**Task**
Set down only what runs from the line containing "teapot: present [58,755,127,814]" through the last line of the data, exactly as it reads.

**Data**
*-*-*

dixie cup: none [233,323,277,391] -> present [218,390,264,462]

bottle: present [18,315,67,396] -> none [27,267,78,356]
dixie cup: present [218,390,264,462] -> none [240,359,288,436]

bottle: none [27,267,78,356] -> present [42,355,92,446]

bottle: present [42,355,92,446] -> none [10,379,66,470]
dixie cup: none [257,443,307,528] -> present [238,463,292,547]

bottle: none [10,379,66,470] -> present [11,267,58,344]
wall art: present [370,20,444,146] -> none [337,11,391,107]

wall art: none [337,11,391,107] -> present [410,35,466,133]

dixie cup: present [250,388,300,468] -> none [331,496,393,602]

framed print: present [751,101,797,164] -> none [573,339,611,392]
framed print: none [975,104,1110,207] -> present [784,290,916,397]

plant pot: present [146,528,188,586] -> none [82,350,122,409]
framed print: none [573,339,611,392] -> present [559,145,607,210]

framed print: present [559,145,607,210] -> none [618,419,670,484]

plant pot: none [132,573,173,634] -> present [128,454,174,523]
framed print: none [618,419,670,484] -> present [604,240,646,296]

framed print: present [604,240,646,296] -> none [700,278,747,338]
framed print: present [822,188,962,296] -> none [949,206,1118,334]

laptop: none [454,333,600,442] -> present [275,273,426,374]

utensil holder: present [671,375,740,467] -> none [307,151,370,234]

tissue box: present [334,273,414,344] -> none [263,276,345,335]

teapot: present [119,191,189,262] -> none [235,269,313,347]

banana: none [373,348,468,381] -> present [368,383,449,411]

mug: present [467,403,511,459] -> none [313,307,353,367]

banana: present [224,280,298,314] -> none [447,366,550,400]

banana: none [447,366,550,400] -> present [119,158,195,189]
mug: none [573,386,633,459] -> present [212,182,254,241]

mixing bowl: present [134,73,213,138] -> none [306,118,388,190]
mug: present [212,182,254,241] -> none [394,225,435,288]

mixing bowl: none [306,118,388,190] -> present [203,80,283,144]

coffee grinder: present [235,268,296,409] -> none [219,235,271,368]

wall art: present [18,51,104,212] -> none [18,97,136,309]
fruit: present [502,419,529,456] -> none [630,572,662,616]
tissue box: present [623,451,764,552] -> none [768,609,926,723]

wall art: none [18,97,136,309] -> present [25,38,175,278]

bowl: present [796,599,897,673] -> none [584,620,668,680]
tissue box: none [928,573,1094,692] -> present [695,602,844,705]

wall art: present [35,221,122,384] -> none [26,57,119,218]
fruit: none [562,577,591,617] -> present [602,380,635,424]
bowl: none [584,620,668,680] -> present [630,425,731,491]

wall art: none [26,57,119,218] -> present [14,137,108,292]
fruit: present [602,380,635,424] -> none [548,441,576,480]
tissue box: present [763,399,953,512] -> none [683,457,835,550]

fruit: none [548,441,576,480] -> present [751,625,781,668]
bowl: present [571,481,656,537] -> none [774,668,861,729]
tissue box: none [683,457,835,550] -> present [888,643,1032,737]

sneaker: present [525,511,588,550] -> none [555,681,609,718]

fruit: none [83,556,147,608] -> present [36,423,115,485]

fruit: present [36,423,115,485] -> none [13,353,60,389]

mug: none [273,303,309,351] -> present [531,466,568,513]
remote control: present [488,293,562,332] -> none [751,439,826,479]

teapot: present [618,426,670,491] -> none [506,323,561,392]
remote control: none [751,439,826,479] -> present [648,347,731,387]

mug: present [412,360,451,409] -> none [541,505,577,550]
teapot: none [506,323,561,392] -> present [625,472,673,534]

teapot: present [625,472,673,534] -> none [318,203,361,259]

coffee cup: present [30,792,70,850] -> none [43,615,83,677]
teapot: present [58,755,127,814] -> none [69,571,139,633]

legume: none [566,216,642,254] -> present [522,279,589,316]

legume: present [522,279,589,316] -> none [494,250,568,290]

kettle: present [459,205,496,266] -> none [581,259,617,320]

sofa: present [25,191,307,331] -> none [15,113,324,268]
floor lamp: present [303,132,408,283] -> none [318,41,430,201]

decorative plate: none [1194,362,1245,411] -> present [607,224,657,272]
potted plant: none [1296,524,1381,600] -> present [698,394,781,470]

*-*-*

**Result of this exercise**
teapot: present [58,755,127,814] -> none [69,571,139,633]

legume: none [566,216,642,254] -> present [522,279,589,316]

legume: present [522,279,589,316] -> none [494,250,568,290]

kettle: present [459,205,496,266] -> none [581,259,617,320]

sofa: present [25,191,307,331] -> none [15,113,324,268]
floor lamp: present [303,132,408,283] -> none [318,41,430,201]

decorative plate: none [1194,362,1245,411] -> present [607,224,657,272]
potted plant: none [1296,524,1381,600] -> present [698,394,781,470]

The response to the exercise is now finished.